Washington, 14 May 1998 (RFE/RL) -- Georgian Foreign Minister Irakli Menagarishvili says the unsettled issue of Russian troops on Georgian soil has become an "irritating factor" in relations between the two countries.

Menagarishvili made the comment at a press conference in Washington Wednesday. He is in the U.S. on a week-long visit to follow up on agreements made by Georgian President Eduard Shevardnadze and U.S. President Bill Clinton during their meeting last year.

Menagarishvili is accompanied by Chairman of the Parliamentary Defense and Security Committee Rezo Adamia and Chairman of the State Border Guard Department Valeri Chkheidze.

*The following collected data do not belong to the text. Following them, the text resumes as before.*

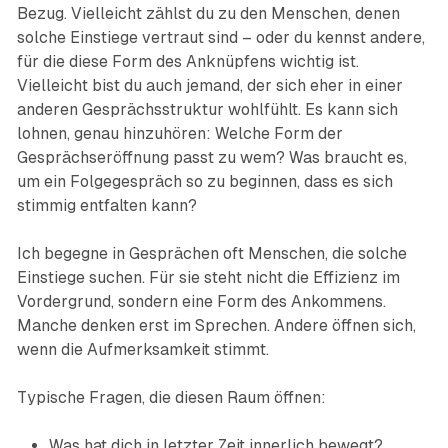
Bezug. Vielleicht zählst du zu den Menschen, denen
solche Einstiege vertraut sind – oder du kennst andere,
für die diese Form des Anknüpfens wichtig ist.
Vielleicht bist du auch jemand, der sich eher in einer
anderen Gesprächsstruktur wohlfühlt. Es kann sich
lohnen, genau hinzuhören: Welche Form der
Gesprächseröffnung passt zu wem? Was braucht es,
um ein Folgegespräch so zu beginnen, dass es sich
stimmig entfalten kann?
Ich begegne in Gesprächen oft Menschen, die solche
Einstiege suchen. Für sie steht nicht die Effizienz im
Vordergrund, sondern eine Form des Ankommens.
Manche denken erst im Sprechen. Andere öffnen sich,
wenn die Aufmerksamkeit stimmt.
Typische Fragen, die diesen Raum öffnen:
Was hat dich in letzter Zeit innerlich bewegt?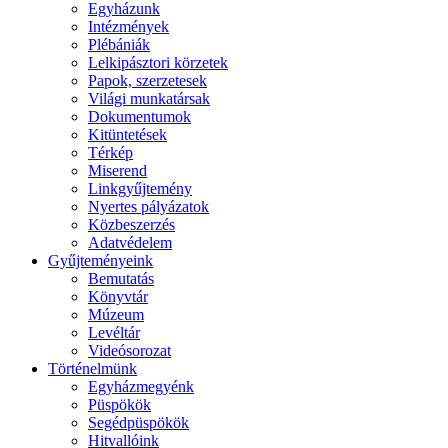
Egyházunk
Intézmények
Plébániák
Lelkipásztori körzetek
Papok, szerzetesek
Világi munkatársak
Dokumentumok
Kitüntetések
Térkép
Miserend
Linkgyűjtemény
Nyertes pályázatok
Közbeszerzés
Adatvédelem
Gyűjteményeink
Bemutatás
Könyvtár
Múzeum
Levéltár
Videósorozat
Történelmünk
Egyházmegyénk
Püspökök
Segédpüspökök
Hitvallóink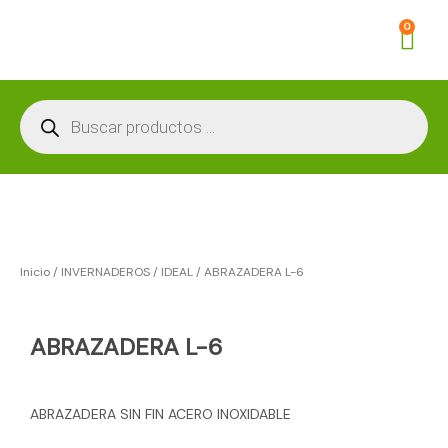
Ir
Car
0
al
contenido
Búsqueda
de
productos
Inicio
/
INVERNADEROS
/
IDEAL
/ ABRAZADERA L-6
ABRAZADERA L-6
ABRAZADERA SIN FIN ACERO INOXIDABLE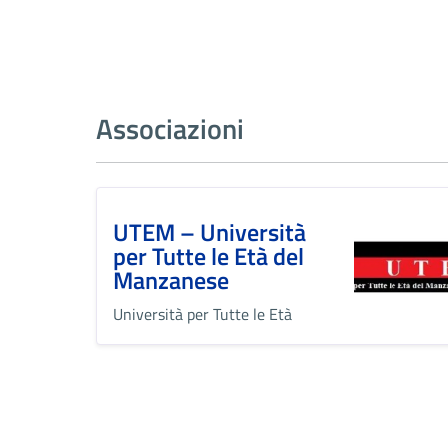
Associazioni
UTEM – Università
per Tutte le Età del
Manzanese
Università per Tutte le Età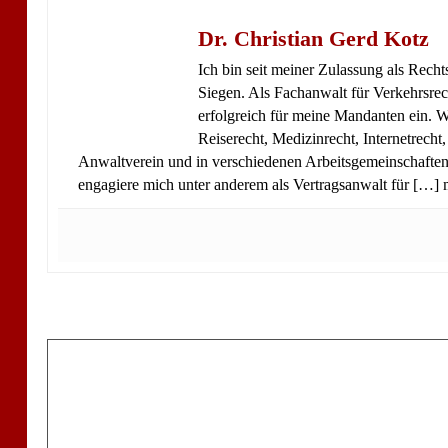
Dr. Christian Gerd Kotz
Ich bin seit meiner Zulassung als Rech
Siegen. Als Fachanwalt für Verkehrsrec
erfolgreich für meine Mandanten ein. We
Reiserecht, Medizinrecht, Internetrecht
Anwaltverein und in verschiedenen Arbeitsgemeinschaften.
engagiere mich unter anderem als Vertragsanwalt für […]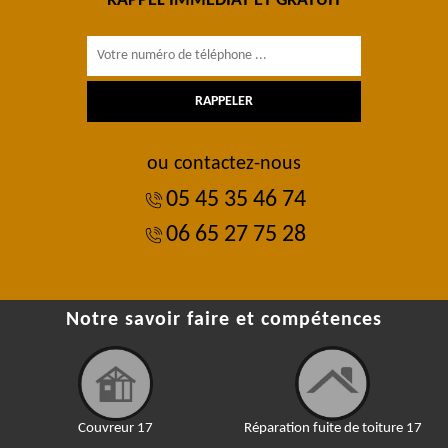
RAPPEL IMMÉDIAT ET GRATUIT
ou contactez-nous
05 45 35 46 74
06 65 27 75 28
Notre savoir faire et compétences
Couvreur 17
Réparation fuite de toiture 17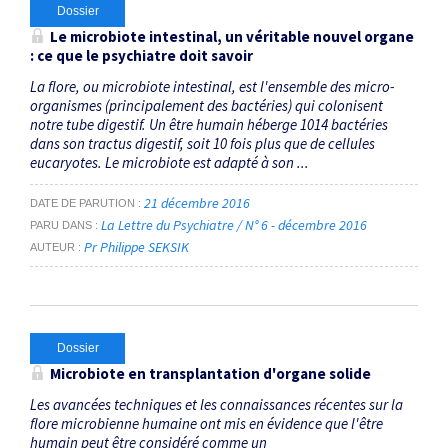
Dossier
Le microbiote intestinal, un véritable nouvel organe
: ce que le psychiatre doit savoir
La flore, ou microbiote intestinal, est l'ensemble des micro-
organismes (principalement des bactéries) qui colonisent
notre tube digestif. Un être humain héberge 1014 bactéries
dans son tractus digestif, soit 10 fois plus que de cellules
eucaryotes. Le microbiote est adapté à son ...
21 décembre 2016
DATE DE PARUTION
La Lettre du Psychiatre / N° 6 - décembre 2016
PARU DANS
Pr Philippe SEKSIK
AUTEUR
Dossier
Microbiote en transplantation d'organe solide
Les avancées techniques et les connaissances récentes sur la
flore microbienne humaine ont mis en évidence que l'être
humain peut être considéré comme un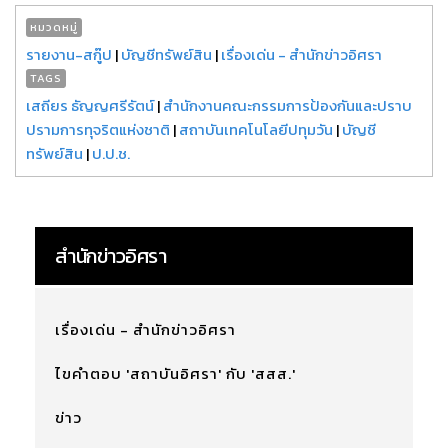
หมวดหมู่
รายงาน-สกู๊ป
|
บัญชีทรัพย์สิน
|
เรื่องเด่น - สำนักข่าวอิศรา
TAGS
เสถียร ธัญญศรีรัตน์
|
สำนักงานคณะกรรมการป้องกันและปราบ
ปรามการทุจริตแห่งชาติ
|
สถาบันเทคโนโลยีปทุมวัน
|
บัญชี
ทรัพย์สิน
|
ป.ป.ช.
สำนักข่าวอิศรา
เรื่องเด่น - สำนักข่าวอิศรา
ไขคำตอบ 'สถาบันอิศรา' กับ 'สสส.'
ข่าว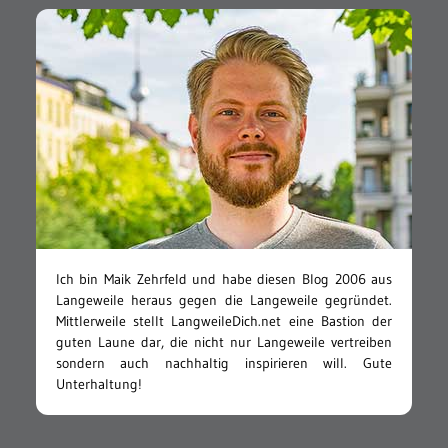
Ich bin Maik Zehrfeld und habe diesen Blog 2006 aus
Langeweile heraus gegen die Langeweile gegründet.
Mittlerweile stellt LangweileDich.net eine Bastion der
guten Laune dar, die nicht nur Langeweile vertreiben
sondern auch nachhaltig inspirieren will. Gute
Unterhaltung!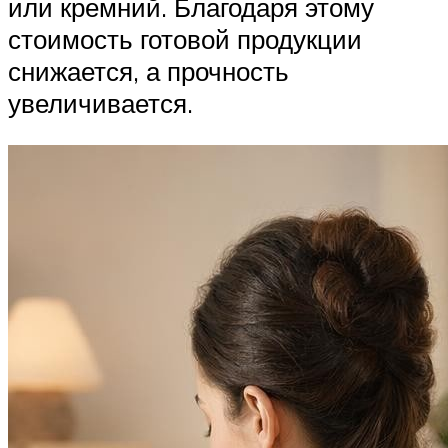
или кремний. Благодаря этому
стоимость готовой продукции
снижается, а прочность
увеличивается.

Menagarishvili says the military agreement to keep Russian troops on Georgian soil which was initialed, but not signed in 1994, has not been ratified by the Georgian parliament because conditions to fulfill the pact have not been met by Russia.

Zurab Zhvania, the chairman of Georgia's parliament, told reporters in Washington last month that the two main conditions of the Georgian-Russian military agreement are for Russia to assist in a successful resolution of the Abkhazia conflict, and provide a substantial weapons supply to strengthen Georgia's national army. Zhvania said that not even the "slightest progress" had been made on either issue.

But Menagarishvili says he is optimistic the situation will improve with the new Russian government. He says Russian Defense Minister Igor Sergeyev will be in Georgia at the end of this month to discuss the military agreement.

Says Menagarishvili: "I have great expectations of closer cooperation with the new government."

In regards to U.S.-Georgian relations, Menagarishvili says America has played a critical role in the development of Georgian democracy by contributing more than $1 billion in aid through a variety of channels.

Menagarishvili says: "American-Georgian relations are a wonderful example of how the world's leading nation in terms of economic and political development effectively works on the development and independence of a small country and its democratic institutions."

Menagarishvili says the American role in helping Georgia obtain its independence has been "very significant." He says current U.S. assistance is primarily being put toward economic growth, and in particular the development of Caspian Sea oil and resources.

When asked about the problem with Abkhaz separatists, Menagarishvili says it is still "too early" to say that any decisive steps have been taken to resolve the crisis.

Abkhazia, a province on the Black Sea, declared its independence from Georgia in 1992. More than 300,000 ethnic Georgian civilians and soldiers were ejected from the region by separatists during a 13-month period of intense fighting.

Large-scale hostilities ceased in 1992 when Russian troops were deployed to the region to keep the peace. However, sporadic fighting and bombings have continued, heightening tensions in the region. Peace talks have faltered since Abkhazian officials will not retract their declaration of independence and are reluctant to allow ethnic Georgian refugees to return to their homes.

Menagarishvili says the plight of the refugees is the most "important and difficult" problem in the region, and one that must be addressed before the conflict can be properly resolved.

Menagarishvili says he also hopes the so-called "Geneva process" -- which calls for international and objective negotiators to assess the situation in Abkhazia -- will help improve matters. He credits Russia with playing a "significant and important role" in the process. Menagarishvili says he is most encouraged by the United Nations newly intensified involvement in the process, adding that international involvement regarding the situation in Abkhazia is "far greater" now than it was just one year ago.